MURSITPINAR, Turkey (AFP) - White smoke billows over the town of Kobane in Syria and the crash of mortar shells is clearly audible - the intensity of the battle for the Kurdish town is tangible from the Turkish side of the border.
Yet Turkish Kurds watching the fighting between Kurds and Islamic State fighters on the other side of the border have little faith an authorisation for military action from Turkey's parliament will translate into concrete action.
Even with occasional stray shells landing in Turkish territory, the Kurds angrily accuse Ankara of doing next to nothing to combat the militants from the terrorist organisation also known as ISIS or ISIL.
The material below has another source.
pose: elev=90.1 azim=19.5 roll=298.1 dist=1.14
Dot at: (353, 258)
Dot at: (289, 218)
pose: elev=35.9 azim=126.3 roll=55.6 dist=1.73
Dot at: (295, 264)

"The Turkish state has declared its hostility to the Kurds with its reluctance. We no longer have confidence in Turkey. We will fend for ourselves," said Turkish Kurd Burhan Atmaca, 54, as he surveyed the scene from the border.
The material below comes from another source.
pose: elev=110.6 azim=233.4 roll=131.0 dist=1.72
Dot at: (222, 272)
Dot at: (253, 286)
Turkey's parliament on Thursday authorised military action against ISIS, and Prime Minister Ahmet Davutoglu sought to reassure the Kurds that the government would do everything in its power to prevent Kobane, known as Ain al-Arab in Arabic, falling to ISIS.
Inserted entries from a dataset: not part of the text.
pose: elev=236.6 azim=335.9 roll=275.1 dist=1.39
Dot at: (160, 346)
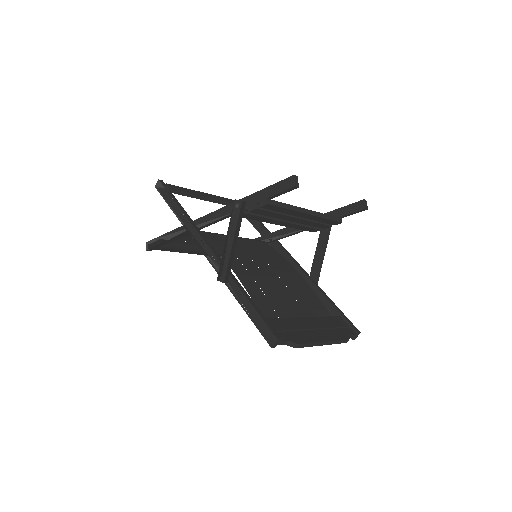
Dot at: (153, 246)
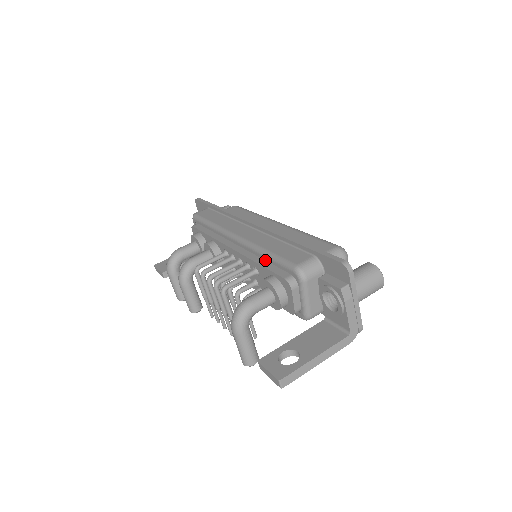
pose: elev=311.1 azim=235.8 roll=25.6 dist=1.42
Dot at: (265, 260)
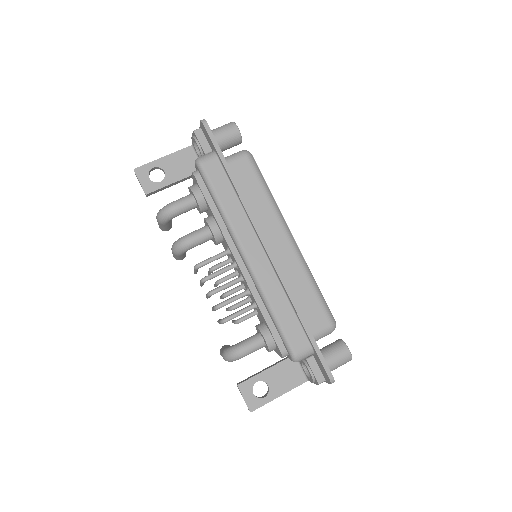
Dot at: (268, 310)
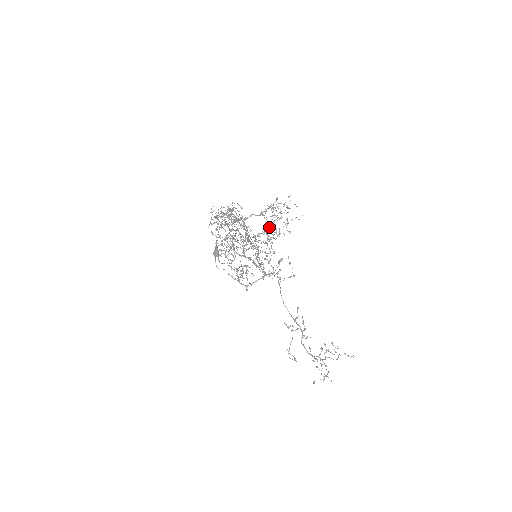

But it has yet to outline any plans for military action and many Kurds fear the Turkish government is more interested in undermining Kurdish separatists than dealing with the ISIS threat.
"The Turkish army has no thought of an operation against ISIS fighters. The motion will remain on paper," said Turkish Kurd Nurettin Bayik, 40, as others surveyed the battle scene with binoculars.
Turkey has played an ambiguous role in neighbouring Syria since the civil war began there in 2012, accused of backing militant Sunnis who it hoped would topple the regime of President Bashar al-Assad.
Even as the ISIS threat grew, Ankara continued to play a low-key role out of concern for a group of Turkish hostages captured by the terrorist group in Iraq in June.
The hostages were released in late September, but some analysts suspect Ankara is now also concerned about Kurdish separatism, having fought a 30-year insurgency by the Kurdistan Workers Party (PKK) in Turkey's southeast.
The jailed head of the PKK Abdullah Ocalan said this week that the conflict with ISIS had the potential to derail the fragile peace accord signed with the Turkish government last year.
Turkey has been hugely reluctant to allow Kurds over the border to fight ISIS, apparently fearing they will team up with Syrian Kurds to develop a large fighting force on Turkey's border.
But locals fear no one else will do the job.
"We have no faith in the government," said Cafer Seven, 48.
"In the past, Turkey activated its rules of engagement whenever a single PKK bullet fell on its soil. But it remains a bystander when mortars fired by IS are hitting Turkish territory."
The Kurds are seen as the world's largest stateless people, spread between Turkey, Syria, Iran and Iraq after missing out on a state of their own when borders were redrawn after World War I.
For the Turkish Kurds on the border, the fall of Kobane would be as traumatic as the fall of a city inside Turkey.
"There is no border in our brains, nor in our hearts. To us, Kobane is Diyarbakir," said Serafettin Dede, referring to the main Kurdish city of southeast Turkey.
"We are one people and we are all Kurds," added Salih Celik, 50. "If Kobane falls today, Kurds will also fall."
Hundreds of Kurds from across southeast Turkey have come to the border area, holding a round-the-clock vigil and urging greater action to save Kobane.
"The world and Turkey remain silent in the face of this tragedy," said Mulkiye Asurbayef, a teacher who left her two children back in nearby Mardin province to join the protest.
"We will not abandon this protest until the bloodshed stops and the IS monsters are defeated, no matter how long it lasts." One refugee, Huseyin Hillac, from Kobane said the Kurds themselves would ensure the city does not fall.
"We will not yield even if the (fighting) lasts for a year. Our comrades will resist until the last drop of blood."